# What is needed
Please reproduce the records below, everything from the line containing "The Honourable Mr" down to the line containing "Sir Gustav Joseph", swapping "Citation" for "Honor" and leaving the rest unchanged.

# Material provided
+ + + +

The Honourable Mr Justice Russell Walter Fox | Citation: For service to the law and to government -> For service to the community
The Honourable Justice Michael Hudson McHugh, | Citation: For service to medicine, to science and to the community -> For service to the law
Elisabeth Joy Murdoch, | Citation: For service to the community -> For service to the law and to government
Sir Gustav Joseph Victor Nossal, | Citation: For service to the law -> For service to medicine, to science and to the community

+ + + +

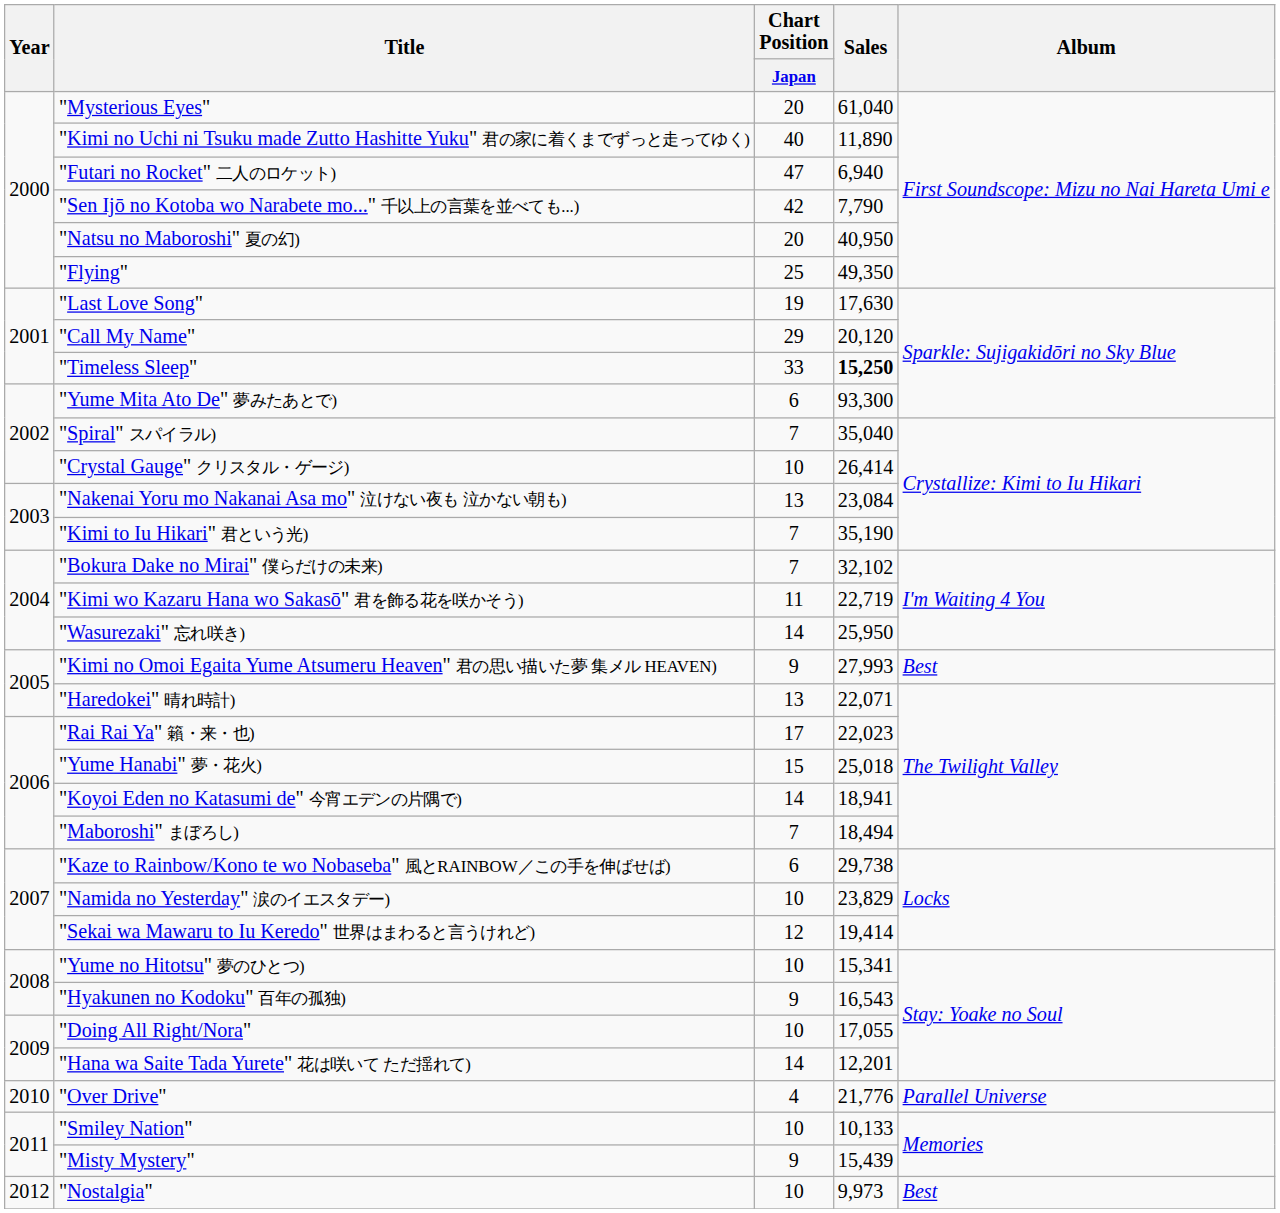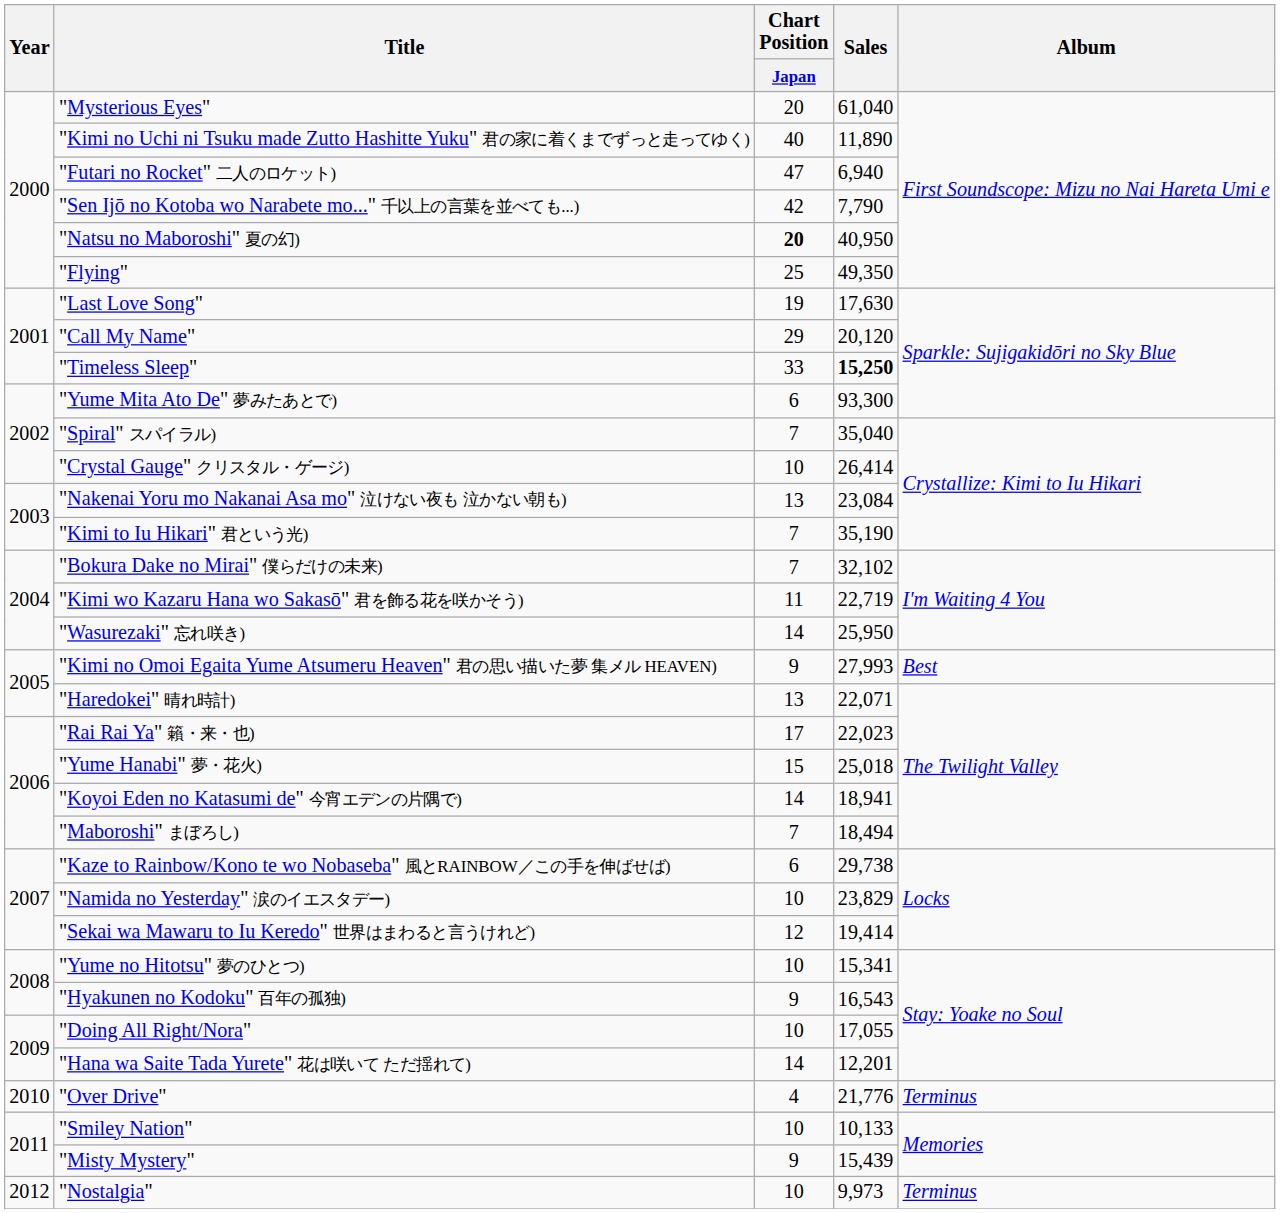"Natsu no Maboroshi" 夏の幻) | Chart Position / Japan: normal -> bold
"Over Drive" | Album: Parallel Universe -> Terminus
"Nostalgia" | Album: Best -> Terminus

+ + + +

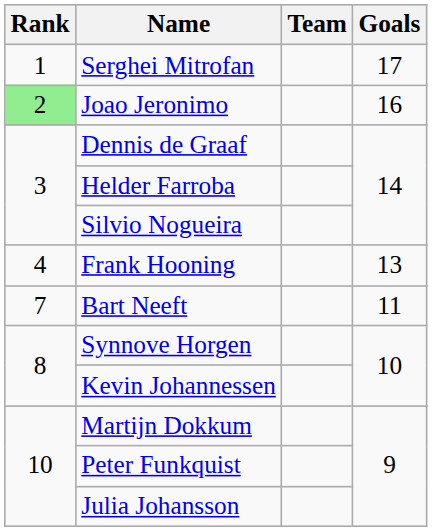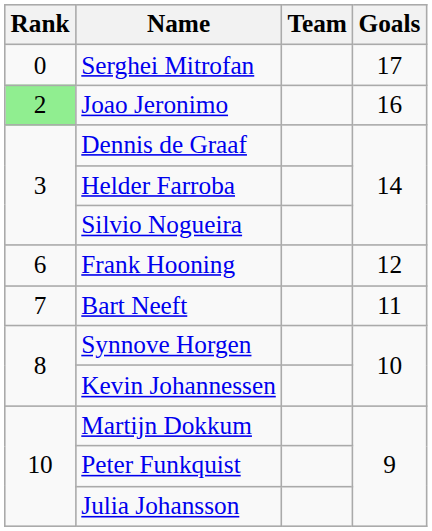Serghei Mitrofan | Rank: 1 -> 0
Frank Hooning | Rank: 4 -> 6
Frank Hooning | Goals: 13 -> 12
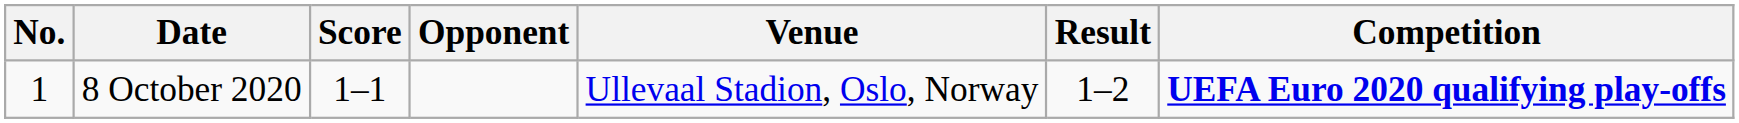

+ + + +

# Result of this task
The Honourable Mr Justice Russell Walter Fox | Honor: For service to the law and to government -> For service to the community
The Honourable Justice Michael Hudson McHugh, | Honor: For service to medicine, to science and to the community -> For service to the law
Elisabeth Joy Murdoch, | Honor: For service to the community -> For service to the law and to government
Sir Gustav Joseph Victor Nossal, | Honor: For service to the law -> For service to medicine, to science and to the community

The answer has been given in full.